Ifan Morgan Jones
Much has been made of the links between Wales and Star Wars, including the Millennium Falcon being built in Pembroke Dock for Empire Strikes Back, and Return of the Jedi director Richard Marquand’s Cardiff roots.
Despite this I was momentarily thrown by seeing S4C stalwart Mark Lewis Jones, who has been on our screens in Craith, Byw Celwydd and Un Bore Mercher over the past few months, pop up in the Last Jedi.
His brief scene-chewing cameo as the evil First Order veteran Captain Canady is one of the highlights of the film for me. Unfortunately for him and us, officers of the Empire never last long.
As for the rest, it’s fair to say that it’s a bit of a mixed bag. Star Wars: The Last Jedi is at the same time the best and the worst Star Wars film to date.
Like the original ‘middle’ Star Wars film, Empire Strikes Back, much of the film follows two strands – the young padwan trained (or not) by a Jedi master on the one hand, and the resistance’s entanglements with the Empire/First Order on the other.
The first strand is excellent. The Force-triangle between trainee Rey and her two trainers, Luke and Kylo Ren, both attempting tug-o-war like to pull her to the light or the dark, is very entertaining.
There’s a lot of ambiguity in this relationship, too. Is Luke wholly good, and Kylo Ren wholly evil? Like the modern world, things just aren’t as simple as they were back in the 1980s.
Despite being the more ‘magical’ of the two ongoing plots this strand achieves much despite not leaving the austere, windswept Celtic island where we left Ray and Luke.
It’s all done through dialogue and facial expression by the three lead, and best, actors. It could have been done on a stage, and is all the better for it.
The second strand, unfortunately, is complete pants. So much so that it’s a real head scratcher that the same writer and director was in charge of both.
Finn’s adventures on the Resistance side of the narrative has the quality, and CGI aesthetic, of The Phantom Menace. The narrative is over-complex and doesn’t seem to lead anywhere in particular. Unlikely twists and coincidences abound.
It’s clear that the writer didn’t quite know what to do with many of the new characters left over from The Force Awakens. And he throws in a whole host of unnecessary new ones that don’t achieve much apart from sell toys, either.
Add to that a few moments that are real clunkers, as bad as anything George ‘Jar Jar Binks’ Lucas ever came up with in the prequel trilogy, and I was squirming in my seat.
This really is a Star Wars of two halves, the dark side and the light. The first seems to have been scripted and directed by Disney making a cheap kids’ film, the second by a visionary writer and director. Maybe this isn’t very far away from the truth.

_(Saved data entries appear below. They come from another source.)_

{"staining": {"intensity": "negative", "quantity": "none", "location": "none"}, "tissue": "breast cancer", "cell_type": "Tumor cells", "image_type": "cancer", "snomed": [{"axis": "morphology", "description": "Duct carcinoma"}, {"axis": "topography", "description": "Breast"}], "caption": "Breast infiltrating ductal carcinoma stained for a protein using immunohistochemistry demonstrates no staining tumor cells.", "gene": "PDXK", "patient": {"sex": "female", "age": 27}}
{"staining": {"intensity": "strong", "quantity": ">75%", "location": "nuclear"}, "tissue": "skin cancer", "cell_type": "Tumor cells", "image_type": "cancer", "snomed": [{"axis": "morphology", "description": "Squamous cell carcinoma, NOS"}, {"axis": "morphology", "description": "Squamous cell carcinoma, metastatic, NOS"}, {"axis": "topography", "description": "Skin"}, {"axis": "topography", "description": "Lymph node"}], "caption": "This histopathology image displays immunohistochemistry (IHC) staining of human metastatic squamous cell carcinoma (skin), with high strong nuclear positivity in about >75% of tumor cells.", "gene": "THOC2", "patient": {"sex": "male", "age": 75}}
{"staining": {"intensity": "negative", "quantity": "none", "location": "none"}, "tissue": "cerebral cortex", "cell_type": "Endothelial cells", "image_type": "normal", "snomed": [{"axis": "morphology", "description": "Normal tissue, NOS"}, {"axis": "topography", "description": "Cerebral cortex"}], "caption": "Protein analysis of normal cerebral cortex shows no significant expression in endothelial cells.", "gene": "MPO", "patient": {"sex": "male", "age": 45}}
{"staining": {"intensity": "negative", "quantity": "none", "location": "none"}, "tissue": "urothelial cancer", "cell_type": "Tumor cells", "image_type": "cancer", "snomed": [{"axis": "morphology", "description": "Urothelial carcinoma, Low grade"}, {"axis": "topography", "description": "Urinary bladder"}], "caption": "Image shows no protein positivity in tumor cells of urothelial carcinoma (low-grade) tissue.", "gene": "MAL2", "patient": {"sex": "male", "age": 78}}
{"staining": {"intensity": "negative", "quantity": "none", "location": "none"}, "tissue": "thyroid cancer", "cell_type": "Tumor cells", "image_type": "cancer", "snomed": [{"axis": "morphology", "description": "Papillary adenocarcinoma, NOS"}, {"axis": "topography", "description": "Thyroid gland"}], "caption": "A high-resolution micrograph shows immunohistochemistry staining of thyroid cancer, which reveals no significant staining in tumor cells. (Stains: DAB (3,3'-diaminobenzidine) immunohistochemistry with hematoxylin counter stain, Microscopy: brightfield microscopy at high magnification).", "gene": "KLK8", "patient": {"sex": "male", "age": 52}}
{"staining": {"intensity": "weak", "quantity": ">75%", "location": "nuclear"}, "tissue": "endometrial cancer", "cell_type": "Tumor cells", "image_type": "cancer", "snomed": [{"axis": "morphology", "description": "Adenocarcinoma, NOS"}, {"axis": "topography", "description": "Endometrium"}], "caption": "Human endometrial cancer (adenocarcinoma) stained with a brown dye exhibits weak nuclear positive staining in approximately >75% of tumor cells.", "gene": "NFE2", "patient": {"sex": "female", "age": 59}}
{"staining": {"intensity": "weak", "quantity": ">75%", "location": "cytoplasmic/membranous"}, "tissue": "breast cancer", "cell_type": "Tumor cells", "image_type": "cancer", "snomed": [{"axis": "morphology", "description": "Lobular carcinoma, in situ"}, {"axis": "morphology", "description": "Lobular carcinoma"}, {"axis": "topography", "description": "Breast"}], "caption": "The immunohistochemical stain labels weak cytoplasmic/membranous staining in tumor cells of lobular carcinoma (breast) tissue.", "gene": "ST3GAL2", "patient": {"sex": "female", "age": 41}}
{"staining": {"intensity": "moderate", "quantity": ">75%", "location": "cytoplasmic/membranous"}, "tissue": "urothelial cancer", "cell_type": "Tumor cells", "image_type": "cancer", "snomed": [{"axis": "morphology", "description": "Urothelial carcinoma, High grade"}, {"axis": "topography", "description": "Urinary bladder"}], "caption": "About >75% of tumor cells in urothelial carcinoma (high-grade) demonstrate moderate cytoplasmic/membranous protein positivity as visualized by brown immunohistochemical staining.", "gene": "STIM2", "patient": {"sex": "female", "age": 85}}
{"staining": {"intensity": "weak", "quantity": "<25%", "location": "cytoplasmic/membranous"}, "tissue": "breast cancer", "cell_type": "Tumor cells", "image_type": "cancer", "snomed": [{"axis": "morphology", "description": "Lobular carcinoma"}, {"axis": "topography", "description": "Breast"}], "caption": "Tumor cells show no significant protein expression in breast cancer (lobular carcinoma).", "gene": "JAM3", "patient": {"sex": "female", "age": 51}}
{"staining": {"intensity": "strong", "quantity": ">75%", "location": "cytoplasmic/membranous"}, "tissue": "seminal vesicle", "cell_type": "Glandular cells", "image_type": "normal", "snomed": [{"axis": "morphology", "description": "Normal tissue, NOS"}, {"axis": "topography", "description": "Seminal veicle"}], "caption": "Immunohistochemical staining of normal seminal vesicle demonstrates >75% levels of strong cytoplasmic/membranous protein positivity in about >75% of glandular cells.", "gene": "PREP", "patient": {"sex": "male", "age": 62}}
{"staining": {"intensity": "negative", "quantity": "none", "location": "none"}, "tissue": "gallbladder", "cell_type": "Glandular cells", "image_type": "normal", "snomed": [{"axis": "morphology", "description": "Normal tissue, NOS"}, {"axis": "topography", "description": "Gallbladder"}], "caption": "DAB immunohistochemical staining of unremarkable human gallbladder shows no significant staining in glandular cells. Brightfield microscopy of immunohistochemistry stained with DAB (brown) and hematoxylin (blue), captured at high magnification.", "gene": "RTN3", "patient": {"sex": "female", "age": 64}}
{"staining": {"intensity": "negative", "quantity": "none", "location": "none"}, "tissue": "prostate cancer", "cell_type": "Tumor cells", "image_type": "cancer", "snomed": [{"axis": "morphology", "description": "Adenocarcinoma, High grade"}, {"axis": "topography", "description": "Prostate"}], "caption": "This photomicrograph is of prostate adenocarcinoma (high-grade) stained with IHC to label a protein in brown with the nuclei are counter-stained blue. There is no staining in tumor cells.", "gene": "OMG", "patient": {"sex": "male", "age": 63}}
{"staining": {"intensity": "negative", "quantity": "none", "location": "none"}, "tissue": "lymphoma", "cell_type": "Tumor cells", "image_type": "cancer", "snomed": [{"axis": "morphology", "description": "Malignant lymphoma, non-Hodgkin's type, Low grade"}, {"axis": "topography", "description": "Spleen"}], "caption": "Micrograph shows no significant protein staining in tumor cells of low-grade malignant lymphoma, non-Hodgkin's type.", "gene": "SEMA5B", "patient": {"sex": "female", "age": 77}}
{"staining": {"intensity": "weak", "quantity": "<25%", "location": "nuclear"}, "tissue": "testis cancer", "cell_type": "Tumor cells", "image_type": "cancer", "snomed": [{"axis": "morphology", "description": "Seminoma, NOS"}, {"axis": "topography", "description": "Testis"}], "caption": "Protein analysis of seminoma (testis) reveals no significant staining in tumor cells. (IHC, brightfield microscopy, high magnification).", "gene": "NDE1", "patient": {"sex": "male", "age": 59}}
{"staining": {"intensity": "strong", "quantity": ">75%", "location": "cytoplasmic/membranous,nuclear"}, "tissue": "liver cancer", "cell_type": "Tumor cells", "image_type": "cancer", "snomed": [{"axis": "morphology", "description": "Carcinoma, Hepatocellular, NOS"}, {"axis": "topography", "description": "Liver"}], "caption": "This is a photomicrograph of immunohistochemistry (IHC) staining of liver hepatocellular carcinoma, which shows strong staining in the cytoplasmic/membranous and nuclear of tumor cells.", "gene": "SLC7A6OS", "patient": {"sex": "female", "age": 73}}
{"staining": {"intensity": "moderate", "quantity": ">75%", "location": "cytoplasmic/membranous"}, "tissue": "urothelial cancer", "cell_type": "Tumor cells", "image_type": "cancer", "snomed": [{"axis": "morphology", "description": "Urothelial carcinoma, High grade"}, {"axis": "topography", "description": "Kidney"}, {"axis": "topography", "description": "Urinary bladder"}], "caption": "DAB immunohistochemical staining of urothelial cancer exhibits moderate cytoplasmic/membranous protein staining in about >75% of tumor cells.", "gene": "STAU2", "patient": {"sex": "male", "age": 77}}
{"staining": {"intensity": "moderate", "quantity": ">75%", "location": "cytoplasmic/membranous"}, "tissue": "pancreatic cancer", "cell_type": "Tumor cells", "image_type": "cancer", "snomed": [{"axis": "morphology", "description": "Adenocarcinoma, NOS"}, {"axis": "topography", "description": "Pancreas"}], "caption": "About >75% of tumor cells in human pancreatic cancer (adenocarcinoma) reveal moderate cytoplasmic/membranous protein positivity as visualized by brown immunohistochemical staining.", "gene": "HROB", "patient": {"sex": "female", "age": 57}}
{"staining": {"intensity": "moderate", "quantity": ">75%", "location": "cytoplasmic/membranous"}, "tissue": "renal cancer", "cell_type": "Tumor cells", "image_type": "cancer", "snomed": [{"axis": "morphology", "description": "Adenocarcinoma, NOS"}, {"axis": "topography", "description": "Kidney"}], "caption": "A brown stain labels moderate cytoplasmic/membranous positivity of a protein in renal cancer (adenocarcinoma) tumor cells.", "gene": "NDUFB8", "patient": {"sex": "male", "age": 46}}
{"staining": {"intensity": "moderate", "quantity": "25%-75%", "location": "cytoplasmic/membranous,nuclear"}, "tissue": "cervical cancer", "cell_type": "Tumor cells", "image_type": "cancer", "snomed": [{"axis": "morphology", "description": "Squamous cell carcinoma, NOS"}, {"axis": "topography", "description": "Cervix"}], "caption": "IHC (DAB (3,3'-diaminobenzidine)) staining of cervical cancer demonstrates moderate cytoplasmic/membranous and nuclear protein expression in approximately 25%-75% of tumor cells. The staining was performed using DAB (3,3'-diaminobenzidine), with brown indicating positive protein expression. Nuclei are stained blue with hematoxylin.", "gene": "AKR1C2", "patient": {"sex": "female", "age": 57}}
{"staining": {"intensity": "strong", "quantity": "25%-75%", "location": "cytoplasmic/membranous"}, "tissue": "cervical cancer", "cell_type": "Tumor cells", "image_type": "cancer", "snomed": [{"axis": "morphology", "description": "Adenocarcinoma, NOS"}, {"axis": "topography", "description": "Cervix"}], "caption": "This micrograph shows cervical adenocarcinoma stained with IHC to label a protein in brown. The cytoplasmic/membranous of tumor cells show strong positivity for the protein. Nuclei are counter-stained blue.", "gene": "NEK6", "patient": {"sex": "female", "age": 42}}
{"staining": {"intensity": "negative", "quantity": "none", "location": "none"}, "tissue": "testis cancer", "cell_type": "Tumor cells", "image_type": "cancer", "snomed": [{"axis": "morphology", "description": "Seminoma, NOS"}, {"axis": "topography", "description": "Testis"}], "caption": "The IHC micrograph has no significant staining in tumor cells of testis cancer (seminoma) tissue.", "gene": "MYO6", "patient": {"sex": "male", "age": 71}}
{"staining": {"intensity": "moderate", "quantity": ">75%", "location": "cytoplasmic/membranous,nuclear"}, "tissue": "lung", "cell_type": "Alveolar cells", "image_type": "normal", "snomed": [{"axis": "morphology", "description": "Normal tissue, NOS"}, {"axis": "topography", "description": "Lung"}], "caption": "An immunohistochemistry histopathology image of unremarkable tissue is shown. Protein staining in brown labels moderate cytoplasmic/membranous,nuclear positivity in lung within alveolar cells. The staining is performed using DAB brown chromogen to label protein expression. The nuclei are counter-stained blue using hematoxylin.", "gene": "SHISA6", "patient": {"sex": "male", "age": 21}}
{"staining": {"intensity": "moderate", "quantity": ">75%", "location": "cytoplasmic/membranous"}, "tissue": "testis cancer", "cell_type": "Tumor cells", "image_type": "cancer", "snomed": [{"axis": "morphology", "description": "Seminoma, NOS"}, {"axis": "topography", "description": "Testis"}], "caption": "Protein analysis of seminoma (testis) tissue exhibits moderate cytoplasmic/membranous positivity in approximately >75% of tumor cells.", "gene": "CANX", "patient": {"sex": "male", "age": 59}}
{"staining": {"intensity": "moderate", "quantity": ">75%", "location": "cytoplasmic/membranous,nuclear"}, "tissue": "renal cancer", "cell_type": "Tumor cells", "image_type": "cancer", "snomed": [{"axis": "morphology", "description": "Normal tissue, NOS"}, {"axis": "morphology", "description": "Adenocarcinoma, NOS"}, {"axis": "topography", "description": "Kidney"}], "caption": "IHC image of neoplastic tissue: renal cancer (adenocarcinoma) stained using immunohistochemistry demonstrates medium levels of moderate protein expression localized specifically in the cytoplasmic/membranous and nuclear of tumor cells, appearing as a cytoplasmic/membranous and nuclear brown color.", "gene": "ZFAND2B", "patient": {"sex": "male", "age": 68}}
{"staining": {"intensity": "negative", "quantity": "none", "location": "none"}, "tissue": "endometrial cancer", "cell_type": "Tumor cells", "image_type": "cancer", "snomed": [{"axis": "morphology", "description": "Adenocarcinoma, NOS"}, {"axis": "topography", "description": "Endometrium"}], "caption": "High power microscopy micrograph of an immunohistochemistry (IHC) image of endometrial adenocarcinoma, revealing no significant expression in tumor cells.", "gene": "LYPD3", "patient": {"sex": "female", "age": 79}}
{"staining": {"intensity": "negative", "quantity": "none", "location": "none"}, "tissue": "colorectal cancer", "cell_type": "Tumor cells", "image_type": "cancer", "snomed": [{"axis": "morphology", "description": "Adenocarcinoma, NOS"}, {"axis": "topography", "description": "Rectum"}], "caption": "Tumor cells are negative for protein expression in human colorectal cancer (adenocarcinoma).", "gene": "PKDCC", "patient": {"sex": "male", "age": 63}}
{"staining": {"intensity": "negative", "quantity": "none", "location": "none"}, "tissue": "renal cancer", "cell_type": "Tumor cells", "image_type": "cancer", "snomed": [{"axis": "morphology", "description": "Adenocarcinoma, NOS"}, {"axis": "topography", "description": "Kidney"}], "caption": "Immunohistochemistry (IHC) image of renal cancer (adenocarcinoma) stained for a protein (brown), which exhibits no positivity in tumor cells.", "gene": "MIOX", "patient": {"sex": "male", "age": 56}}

Luckily, the proceeding missteps are brushed aside and the film comes together into a final act that wobbles a bit but largely works.
It’s spectacular and it hits emotional heights the other Star Wars films have seldom reached.
But even here, there are problems: The film abandons the ‘dirt under the fingernails’ Force of the Jedi Island and gives the protagonists superhero powers that wouldn’t be out of place in a Marvel film.
It leaves you scratching your head. If the Jedi could do this in the preceding six films, why didn’t they? They would have been much shorter.
Also, it goes on for too long. This was billed as the ‘Empire Strikes Back’ of the series but in truth it’s actually ‘The Empire Strikes Back’ and ‘The Return of the Jedi’ rolled into one.
It feels at times as if we’re watching a band ticking off their greatest hits. A New Hope style space battle? Check. A Return of the Jedi throne-room face-off? Check. Oops, we forgot an Empire Strikes Back style snowy/salty ground battle? Squeeze it in!
And while The Force Awakens was all about creating questions, this film closes most of them down and ends quite neatly. And as a result, it’s not entirely clear where the story goes from here.
Perhaps it shouldn’t go anywhere at all. In many ways this film is the culmination of all that came before it, good and bad. The Phantom Menace and The Empire Strikes back melded together like man and machine.
Perhaps Disney should leave it there and concentrate on the expanded universe, as they successfully did in last year’s more refreshing Rogue One.